ただ、画面が切り替わったテレビを見つめていた。


その時だった。


テーブルの上に置いてあった彗のスマートフォンが震える。


ブルッ。


見知らぬ番号からの着信。


彗は眉をひそめる。


「……誰だ。」


通話ボタンを押す。


『――水平彗君で間違いありませんか。』


聞いたことのない男の声だった。


「そうですけど。」


『突然のお電話で失礼します。』


一拍置いて、男は続ける。


『昨夜、恋路ヶ浜にいましたね。』


彗の表情が変わる。


「……どうして、それを。
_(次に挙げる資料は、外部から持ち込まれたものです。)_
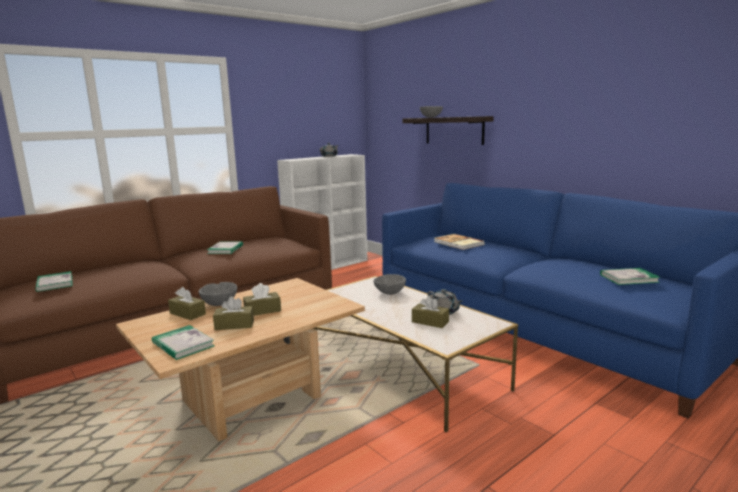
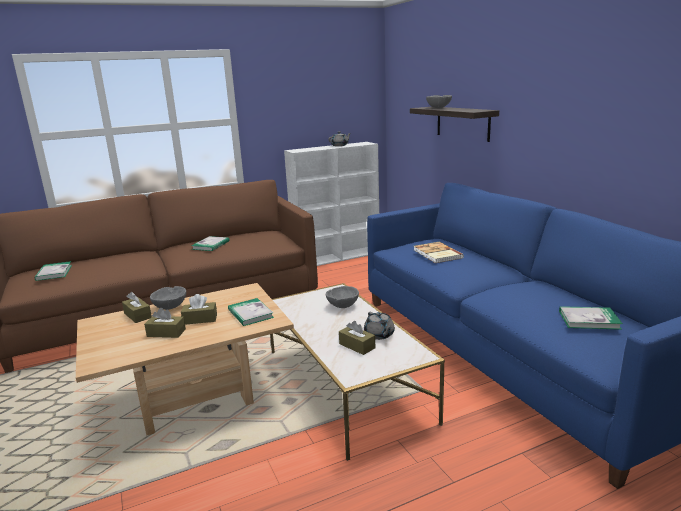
camera: 15 degrees right, 5 degrees up
(183, 344) = (112, 349): book -> book (250, 314)

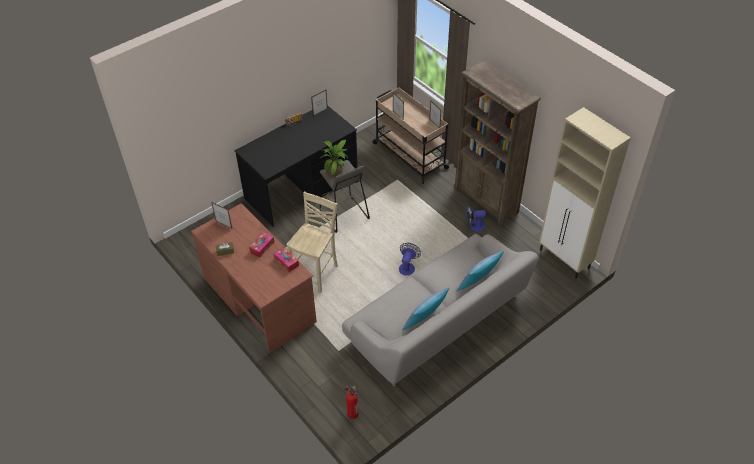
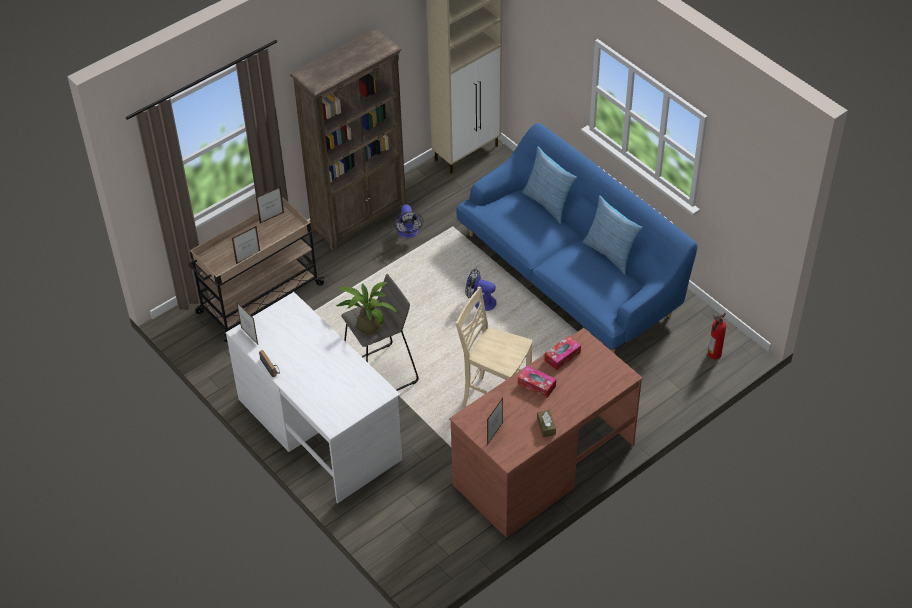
camera: 90 degrees left, 0 degrees up
(302, 188) = (319, 428): black desk -> white desk
(438, 321) = (571, 273): grey sofa -> blue sofa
」


電話の向こうで、小さく息を吐く音がした。


『やはり、あなたが”見えて”いましたか。』


『至急、お会いしたいことがあります。』


『これは、あなたの運命に関わる話です。』


通話が切れた。


部屋には沈黙だけが残る。


凪と波は、不安そうに彗を見つめていた。


彗はゆっくりとスマートフォンを握り締める。


あの日、櫂が言った言葉が頭をよぎる。


世界が終わるって、素敵な響きだと思わない?」


胸の奥で、何かが静かに動き始めていた。